Marian AllenJune 11, 2015 at 5:54pm
I’m sorry to hear about the cancers, Jessica, but happy to hear about the longevity. I’m sending rays of power to you for you to be a long-lifer!
Yes, lady bits. You know, the inside ones. You do get the inside lady bits checked annually, don’t you? I hope so!
Jessica NunemakerJune 11, 2015 at 6:05pm
Ah, I was thinking OUTSIDE parts!
Yes, yes. Always a fun way to spend the day. 😐
Breast Cancer EffectsJune 18, 2015 at 1:58pm
Glad to hear your good news. Talking about “Mammogram every year”, some researches indicate the practice can increase development of breast cancer. I cannot post links here; I would advise you do some more research on it.

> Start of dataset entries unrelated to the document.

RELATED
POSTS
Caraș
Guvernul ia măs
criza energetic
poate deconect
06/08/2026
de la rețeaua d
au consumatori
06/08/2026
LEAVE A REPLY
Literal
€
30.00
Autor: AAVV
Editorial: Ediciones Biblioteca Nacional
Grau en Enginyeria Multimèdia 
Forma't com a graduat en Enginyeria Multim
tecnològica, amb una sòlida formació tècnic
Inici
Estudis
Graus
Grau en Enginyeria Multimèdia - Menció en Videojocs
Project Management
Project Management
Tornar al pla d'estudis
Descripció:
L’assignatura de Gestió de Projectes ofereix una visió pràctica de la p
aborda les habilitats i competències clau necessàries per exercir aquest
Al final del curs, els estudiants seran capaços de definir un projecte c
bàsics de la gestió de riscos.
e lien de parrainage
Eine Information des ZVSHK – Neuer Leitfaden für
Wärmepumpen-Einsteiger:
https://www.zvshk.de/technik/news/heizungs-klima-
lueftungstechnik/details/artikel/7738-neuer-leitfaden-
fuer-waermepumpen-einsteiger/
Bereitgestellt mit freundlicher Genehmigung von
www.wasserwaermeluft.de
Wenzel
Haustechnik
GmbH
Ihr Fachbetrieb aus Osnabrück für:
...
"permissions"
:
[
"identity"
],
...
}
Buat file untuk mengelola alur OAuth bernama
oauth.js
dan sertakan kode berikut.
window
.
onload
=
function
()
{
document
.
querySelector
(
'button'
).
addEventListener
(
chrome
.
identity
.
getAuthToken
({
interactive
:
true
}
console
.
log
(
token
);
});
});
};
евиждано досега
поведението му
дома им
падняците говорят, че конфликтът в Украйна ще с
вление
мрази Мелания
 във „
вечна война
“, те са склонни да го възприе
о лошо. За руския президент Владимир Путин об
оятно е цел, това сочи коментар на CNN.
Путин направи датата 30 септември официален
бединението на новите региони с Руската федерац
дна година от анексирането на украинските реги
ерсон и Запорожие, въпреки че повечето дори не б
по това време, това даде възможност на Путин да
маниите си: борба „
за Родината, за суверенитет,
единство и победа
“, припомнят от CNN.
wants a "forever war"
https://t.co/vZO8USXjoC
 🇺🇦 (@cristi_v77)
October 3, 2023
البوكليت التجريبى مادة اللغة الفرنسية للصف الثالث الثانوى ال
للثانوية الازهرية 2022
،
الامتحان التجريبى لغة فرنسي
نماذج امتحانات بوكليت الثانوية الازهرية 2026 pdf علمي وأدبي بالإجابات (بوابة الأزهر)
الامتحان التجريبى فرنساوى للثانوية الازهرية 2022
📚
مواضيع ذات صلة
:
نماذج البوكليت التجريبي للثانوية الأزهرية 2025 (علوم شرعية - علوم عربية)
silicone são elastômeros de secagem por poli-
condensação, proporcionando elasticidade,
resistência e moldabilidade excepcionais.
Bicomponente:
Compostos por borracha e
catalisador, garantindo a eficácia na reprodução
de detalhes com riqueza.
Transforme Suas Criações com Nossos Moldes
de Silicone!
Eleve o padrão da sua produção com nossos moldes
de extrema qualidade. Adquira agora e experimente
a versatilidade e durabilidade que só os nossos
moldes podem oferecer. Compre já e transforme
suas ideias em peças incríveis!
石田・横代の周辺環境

You’re also talking about vitamin E as prevention… Mushroom, Fresh Watercress juice (need a power juicer), and Nuts are great foods for women who want to fight breast cancer or prevent it at the first place. You can talk to your health care provider and add them in your diet.
Love and Health!
Marian AllenJune 18, 2015 at 2:08pm
Thanks for the input! Yes, I posted this a week later, expanding the oncologist’s advice in my particular case. I’m between a ray and a dense place. heh
Thank you VERY much for the recommendations on good foods for getting Vitamin E the best way — naturally. The only supplement I take is calcium+D, and I don’t relish adding more. I’d rather get all my nutrients through healthy eating. 🙂
CancereffectsJune 18, 2015 at 2:25pm
Thank you for approving my comment, but why you have deactivated my username (removing the hyperlink)?
Marian AllenJune 18, 2015 at 3:52pm
I haven’t deliberately. My spam filter does it for anyone not using a root domain.